Geoffrey Canada: “You Might Be the Greatest Generation Yet”

In a graduation address, the social activist tells degree candidates they might just be the "greatest generation yet."

Geoffrey Canada

Today Geoffrey Canada, Ed.M. ’75, L.H.D. ’01, president and CEO of the nonprofit Harlem Children's Zone, delivered the Harvard Kennedy School’s Graduation Address in JFK Forum, which seemed to be packed with as many world flags as with people sheltering from the threat of rain. He urged the graduates to not only contribute to the unfinished dream of bettering American society inherited from generations before them, but to remember that they can aspire to a higher calling without “needing to take a vow of poverty.” “Some of you better go out and make some money!” he urged to a wave of applause and laughter, as “some folk need to be really rich” in order for others to do good work.

Canada’s own good work was praised by HKS dean David T. Ellwood, who introduced him as a social activist, educator, innovator, book author, and mentor who became involved with HCZ in 1990. Canada, who originally grew up in the poorest congressional district in the United States, the South Bronx, has worked with HCZ in an effort to revitalize the quality of education and to create opportunity for inner-city youth, in order to untie the cycle of generational poverty in his community. The organization contributes to this goal by financially supporting health and pre-school related programs, as well as three public charter schools, with an aim of helping empower parents and guide children from infancy, through high school and college, and on into the job market. The program’s objective, as Dean Ellwood described it, is not that no child is left behind, but that “every child succeeds.” Canada added that the kids in the schools he oversees realize that he’s a star not so much because of the list of accolades he has gathered during his career, but because he has been on the Oprah Winfrey Show. Twice.  

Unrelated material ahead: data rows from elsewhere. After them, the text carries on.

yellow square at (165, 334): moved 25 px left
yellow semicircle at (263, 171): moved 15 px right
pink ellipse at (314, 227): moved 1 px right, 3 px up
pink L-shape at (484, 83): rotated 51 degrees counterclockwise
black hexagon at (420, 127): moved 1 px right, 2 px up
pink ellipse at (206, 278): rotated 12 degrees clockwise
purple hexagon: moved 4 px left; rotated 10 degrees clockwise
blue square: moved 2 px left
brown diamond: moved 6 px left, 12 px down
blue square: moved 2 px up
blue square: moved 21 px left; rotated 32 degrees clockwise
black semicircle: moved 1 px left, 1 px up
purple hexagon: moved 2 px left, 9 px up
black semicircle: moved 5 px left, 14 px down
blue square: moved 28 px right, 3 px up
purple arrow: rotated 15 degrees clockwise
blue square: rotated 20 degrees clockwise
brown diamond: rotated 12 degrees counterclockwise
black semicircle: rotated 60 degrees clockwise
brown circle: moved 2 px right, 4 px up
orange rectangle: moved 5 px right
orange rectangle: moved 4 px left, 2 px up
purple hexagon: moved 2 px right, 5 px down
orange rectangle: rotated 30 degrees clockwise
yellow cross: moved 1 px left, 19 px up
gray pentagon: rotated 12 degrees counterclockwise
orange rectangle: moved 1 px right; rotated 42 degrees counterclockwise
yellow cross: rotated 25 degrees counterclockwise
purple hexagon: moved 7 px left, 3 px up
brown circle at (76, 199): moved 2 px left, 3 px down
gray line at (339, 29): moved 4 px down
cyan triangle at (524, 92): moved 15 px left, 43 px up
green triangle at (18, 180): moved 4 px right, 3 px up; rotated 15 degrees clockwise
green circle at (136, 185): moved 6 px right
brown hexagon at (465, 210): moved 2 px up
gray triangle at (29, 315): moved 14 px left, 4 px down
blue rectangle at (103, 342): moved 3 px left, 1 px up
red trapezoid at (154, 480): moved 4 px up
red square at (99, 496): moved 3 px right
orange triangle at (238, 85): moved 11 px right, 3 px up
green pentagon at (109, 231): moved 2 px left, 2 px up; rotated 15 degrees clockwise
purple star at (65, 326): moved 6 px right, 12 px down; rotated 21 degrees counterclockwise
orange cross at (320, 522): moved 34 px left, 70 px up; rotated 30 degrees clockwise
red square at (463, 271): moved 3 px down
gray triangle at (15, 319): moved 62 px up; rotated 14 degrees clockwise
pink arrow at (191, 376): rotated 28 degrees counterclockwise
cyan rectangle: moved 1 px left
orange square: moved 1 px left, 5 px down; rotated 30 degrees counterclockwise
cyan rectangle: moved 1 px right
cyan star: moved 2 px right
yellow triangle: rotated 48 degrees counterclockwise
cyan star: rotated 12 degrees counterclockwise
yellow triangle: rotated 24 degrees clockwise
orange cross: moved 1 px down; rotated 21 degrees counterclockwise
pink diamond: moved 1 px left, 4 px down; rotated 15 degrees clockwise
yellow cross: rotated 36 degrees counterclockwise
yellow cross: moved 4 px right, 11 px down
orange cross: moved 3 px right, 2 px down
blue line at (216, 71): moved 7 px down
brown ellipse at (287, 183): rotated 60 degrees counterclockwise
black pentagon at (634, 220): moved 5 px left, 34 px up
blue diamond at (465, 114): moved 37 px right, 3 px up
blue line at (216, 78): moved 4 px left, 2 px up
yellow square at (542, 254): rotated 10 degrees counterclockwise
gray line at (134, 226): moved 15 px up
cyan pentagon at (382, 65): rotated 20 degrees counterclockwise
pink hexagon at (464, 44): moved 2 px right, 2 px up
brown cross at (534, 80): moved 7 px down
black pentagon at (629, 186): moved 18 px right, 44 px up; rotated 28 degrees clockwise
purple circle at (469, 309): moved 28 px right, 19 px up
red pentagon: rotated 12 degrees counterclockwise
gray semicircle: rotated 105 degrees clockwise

Canada described how his commitment to bettering the educational opportunities of the poorest children in America was a vision he inherited from his own childhood experiences and the example set for him by his idols. When he was in elementary school, Rosa Parks refused to give up her seat on a Montgomery bus. When he was in sixth grade, John F. Kennedy became president, a man whom Canada described as standing up for constitutional rights that half the country stood against at the time. And, in 1968, when he was in tenth grade, the visions of a better future that both Robert F. Kennedy and Martin Luther King held were handed over to their successors when they were both assassinated. Canada’s own career and work, is, as he describes it, also nearing its end. But he noted that he—just like those who came before him who also aspired to leave their country better than they found it—has a next generation to rely on.

He extracted a promise from the imminent graduates—some 564 degree candidates, including a member of the cabinet of the European Commission, a senior economist at the International Monetary Fund, and state representatives from Vermont and Massachusetts—to continue to do good work, and to continue to save the children that he has started to help. And he added that, in this promise, and in the promise of their talents and ambitions, the generation embodied by the HKS Class of 2013 might just be “the greatest generation yet.”

With that concluding statement, he received a standing ovation from a crowd filled with proud parents, and from graduates filled with promises to make a better world—and permission to make lots of money.